Passage ::

-- Opening Marker --

Stories about the North Korea match and the Shockmaster are fascinating in an "OMG WTF" way, but seem less substantial somehow.

Trollologist
Mar 3, 2010

by Fluffdaddy
Okay, let's talk "Effective Heel" And also Heels and Faces in General. But to do that we're going to have to talk about Ninjas. And briefly, about Vince Russo:



Vince Russo, Is either a complete tool bag that ruined wrestling forever and also sucks as like, a person. Or, the most progressive and genius creative wrestling has ever seen having penned the attitude era and the NWO:



Truthfully, Vinny Russo isn't a wrestling creative. He's a TV writer that writes wrestling to be compelling TV. and Given that he came up in the Era of "When Animals Attack" and "World's Scariest Police Chases" often citing Jerry Springer, you get the idea of his style of writing. Compelling, unpredictable, surprising. What's more shocking then putting a belt on a WRITER?!? After all, NO one would see that coming and the belt is just a prop that goes to whoever it's scripted to go to so who really cares? Well, fans do for one.

-- Closing Marker --

Exercise brief :: Reproduce the wrestling post word for word, between "Vince Russo, Is" and "do for one.", inclusive. The material after the wrestling post comes from a separate source.

Information shown ::
-- Opening Marker --

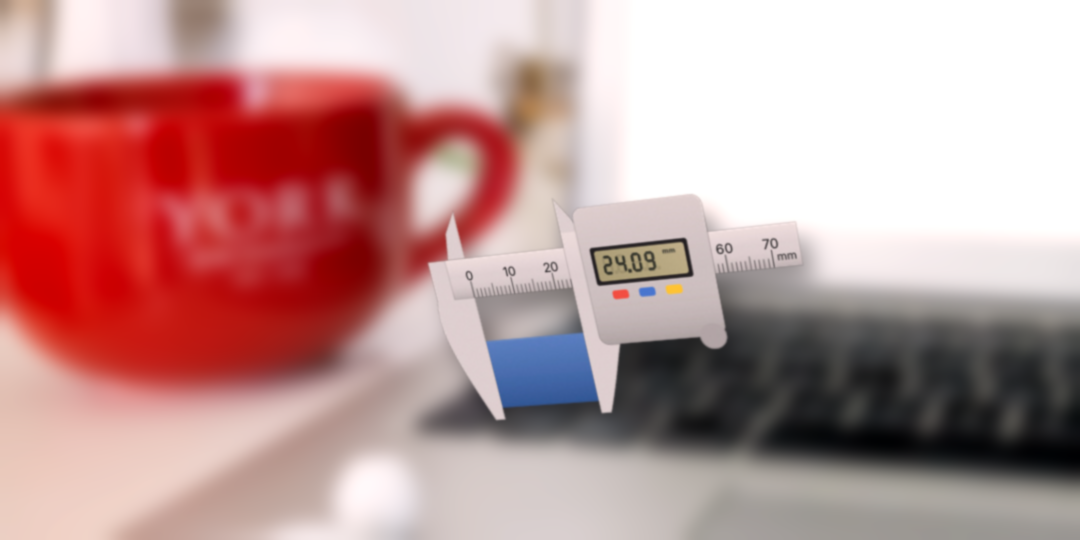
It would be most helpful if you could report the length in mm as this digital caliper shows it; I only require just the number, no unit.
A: 24.09
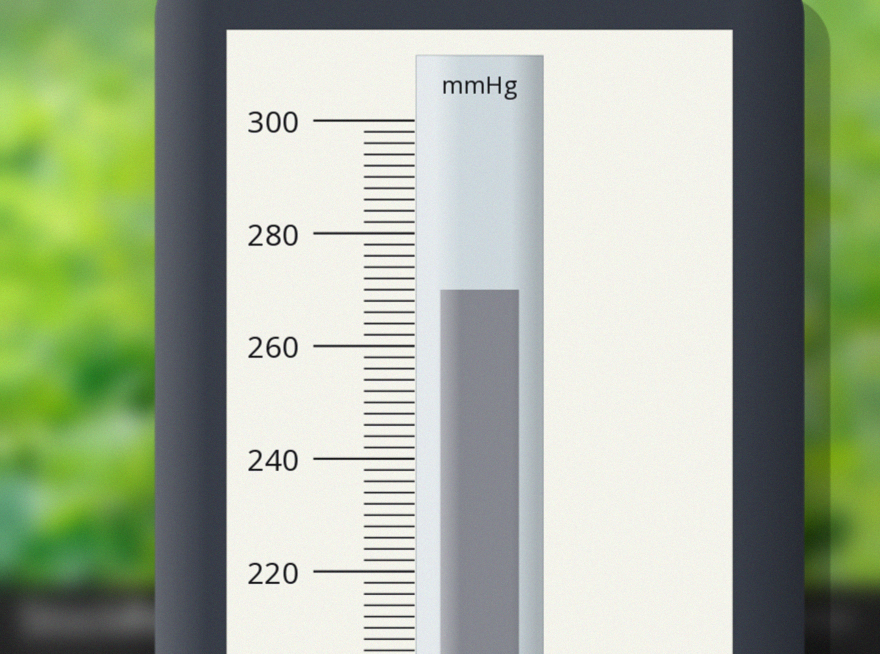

-- Closing Marker --

Solution ::
Vince Russo, Is either a complete tool bag that ruined wrestling forever and also sucks as like, a person. Or, the most progressive and genius creative wrestling has ever seen having penned the attitude era and the NWO:



Truthfully, Vinny Russo isn't a wrestling creative. He's a TV writer that writes wrestling to be compelling TV. and Given that he came up in the Era of "When Animals Attack" and "World's Scariest Police Chases" often citing Jerry Springer, you get the idea of his style of writing. Compelling, unpredictable, surprising. What's more shocking then putting a belt on a WRITER?!? After all, NO one would see that coming and the belt is just a prop that goes to whoever it's scripted to go to so who really cares? Well, fans do for one.